Bell files petition to Governor in Council to reverse CRTC wholesale rate decision

Bell wants the decision to be changed so it won't impact investment and rollout of network infrastructure

Montreal-based national carrier Bell has filed a petition to have the Governor in Council “restore wholesale rates that were in place,” before the CRTC decided to set new rates.

Wholesale rates are paid by competitors — such as TekSavvy or Distributel — which then get access to high-speed networks of larger telecommunications companies like Bell, Rogers, Telus and Shaw. Rates are set so that incumbents can charge for this access after the CRTC reviews information regarding how much it costs to operate networks.
The new rates were announced in August and the Canadian Radio-television and Telecommunications Commission (CRTC) said that they were lower than the interim wholesale rates implemented in 2016, which were also set to foster competition at the time.

“The monthly capacity rates are 15 percent to 43 percent lower than the interim rates,” the CRTC said in the new decision. “As for the access rates, they are three percent to 77 percent lower than the interim rates.”

In 2016, the CRTC cut proposed rates for network access by up to 39 percent and reduced the rate for the transport of internet data by up to 89 percent. It’s important to note that the final rates will be applied retroactively, but that a decision on rates for fibre-to-the-home will be “forthcoming.”

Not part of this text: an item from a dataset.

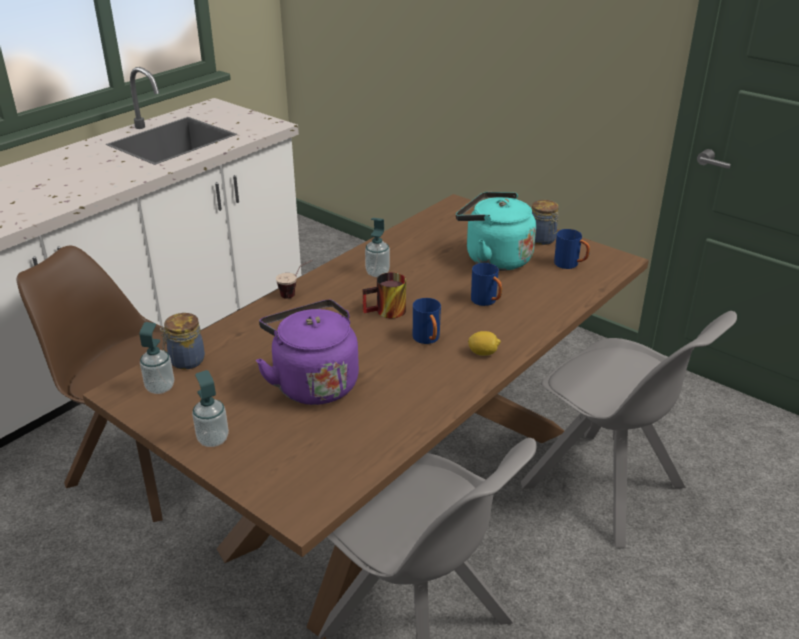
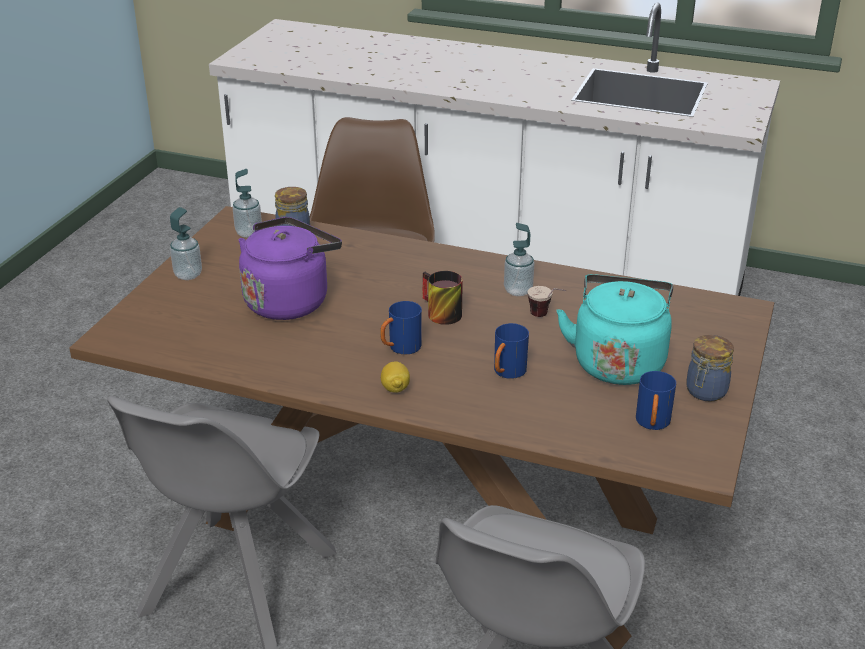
camera: 70 degrees right, 0 degrees up
(296, 293) = (440, 255): cup -> cup (546, 317)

According to the document filed to the Governor in Council on November 13th, Bell said: “restoring the pre-existing rates and maintaining the status quo will allow resellers to continue to grow and at the same time preserve incentives for network investment at a critical juncture in the investment cycle as Canada transitions to higher speed fibre and 5G wireless networks and the benefits these bring to urban, rural and remote communities across the country.”

Bell added that by granting the petition it will avoid negative outcomes for Canada.

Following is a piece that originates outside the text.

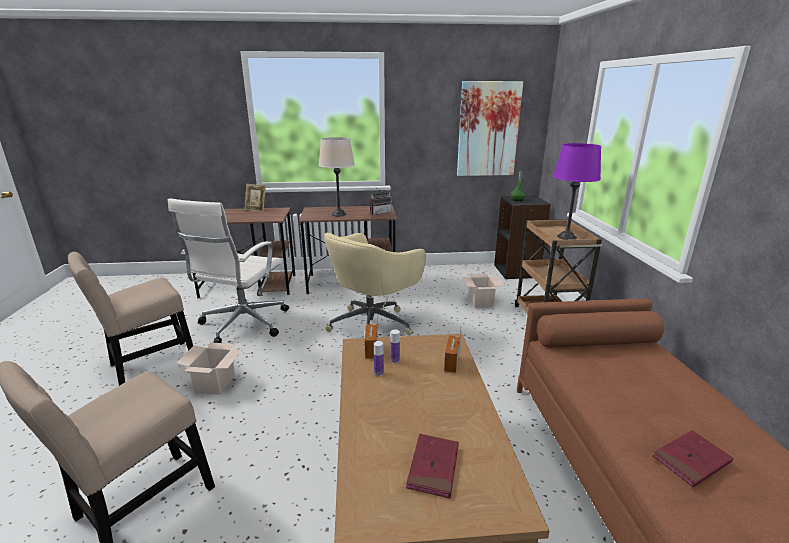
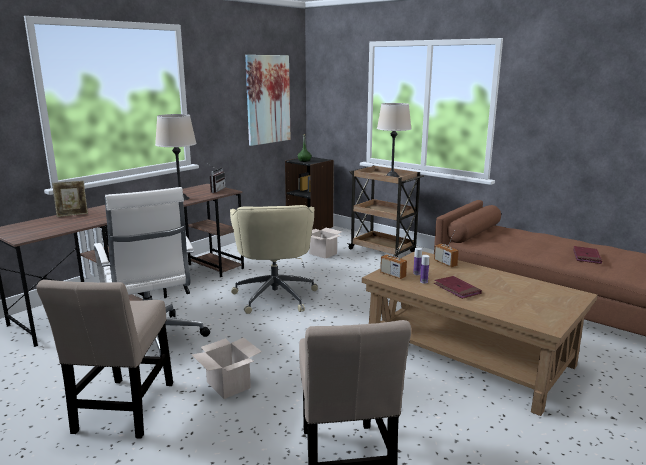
camera: 45 degrees left, 5 degrees down
(433, 467) = (530, 299): red book -> red book (457, 289)
(566, 237) = (392, 176): purple table lamp -> beige table lamp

At the time that the CRTC made the rate decision, Bell indicated that it would have an estimated $100 million impact on its business. It also said that it would reduce the scope of Bell’s broadband internet buildout for smaller towns and rural communities by 20 percent, or about 200,000 households.

Bell’s chief operating officer Mirko Bibic at the time said that having a dramatic change like this doesn’t help the continued development of infrastructure in Canada.

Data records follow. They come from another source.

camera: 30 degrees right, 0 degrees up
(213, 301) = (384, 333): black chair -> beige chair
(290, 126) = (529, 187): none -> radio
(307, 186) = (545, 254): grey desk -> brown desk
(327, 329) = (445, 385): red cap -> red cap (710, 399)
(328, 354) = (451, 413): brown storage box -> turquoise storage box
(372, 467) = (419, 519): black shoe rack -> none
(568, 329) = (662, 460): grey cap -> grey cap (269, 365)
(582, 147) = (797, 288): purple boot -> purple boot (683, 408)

According to the document, obtained by MobileSyrup, Bell listed reasons that indicate the CRTC’s decision creates major impacts on the industry.

The carrier argues that the CRTC has been favouring resellers “by systematically lowering wholesale broadband rates,” which now has “reached to the point that the rates are below our costs, incentives to invest are in many instances eliminated and consumers are being deprived of higher speed internet service as providers withdraw uneconomic offerings from the retail market.”

Bell also cited the Competition Bureau’s study on broadband competition in Canada, which indicated that there is a challenge in setting these rates to preserve investments. It is important to note though that the study also indicated that Canadians would benefit from more internet service options.

Bell also feels that resellers “are already thriving in the market.”

“Since early 2016 (and, in fact, since 2013) resellers benefitted from a healthy gross margin of at least 44 percent, allowing them to charge below the average retail price,” Bell wrote. “The effect of the order’s lowering of wholesale rates increases the resellers’ gross margin to 71 percent. The result of these wholesale reductions ahs been to cut in half the resellers’ cost of providing service.”

Changes to wholesale rates will have impact on rural development, 5G rollout

Bell added that these changes would also have a severe impact on the rollout of 5G networks in the future.

It added that an order like this would “further slowdown the ability of companies to invest in 5G at a time when Canada has already been ranked last in terms of 5G readiness because of government delays that are beyond the industry’s control.”

Bell’s goal to improve network infrastructure in rural and remote communities would also be affected, the carrier implied. Especially if it were to keep up with the government’s intention and plan to connect 100 percent of Canadians to high-speed internet by 2030.

“It is facilities-based carriers, not resellers, that will build networks in these rural areas,” Bell wrote. “The order has forced us to reduce our investment goals for rural and remote communities.”

Bell also argues that resellers and smaller players have a history of not investing in the buildout of network infrastructure.

The carrier cited that between 2012 and 2017, Bell invested $38.4 billion in networks and equipment while resellers invested $160 million.

“The order will only serve to ensure that resellers have even less of an incentive to invest in networks of their own as they can now ride on the networks that others build at rates that are well below cost,” Bell writes, adding that the burden will only be on big carriers.

Bell’s petition urges the Governor in Council to restore the order to what it was before as “this will improve the balance between the competing objectives of affordability and investment, as well as return certainty and predictability to the industry.”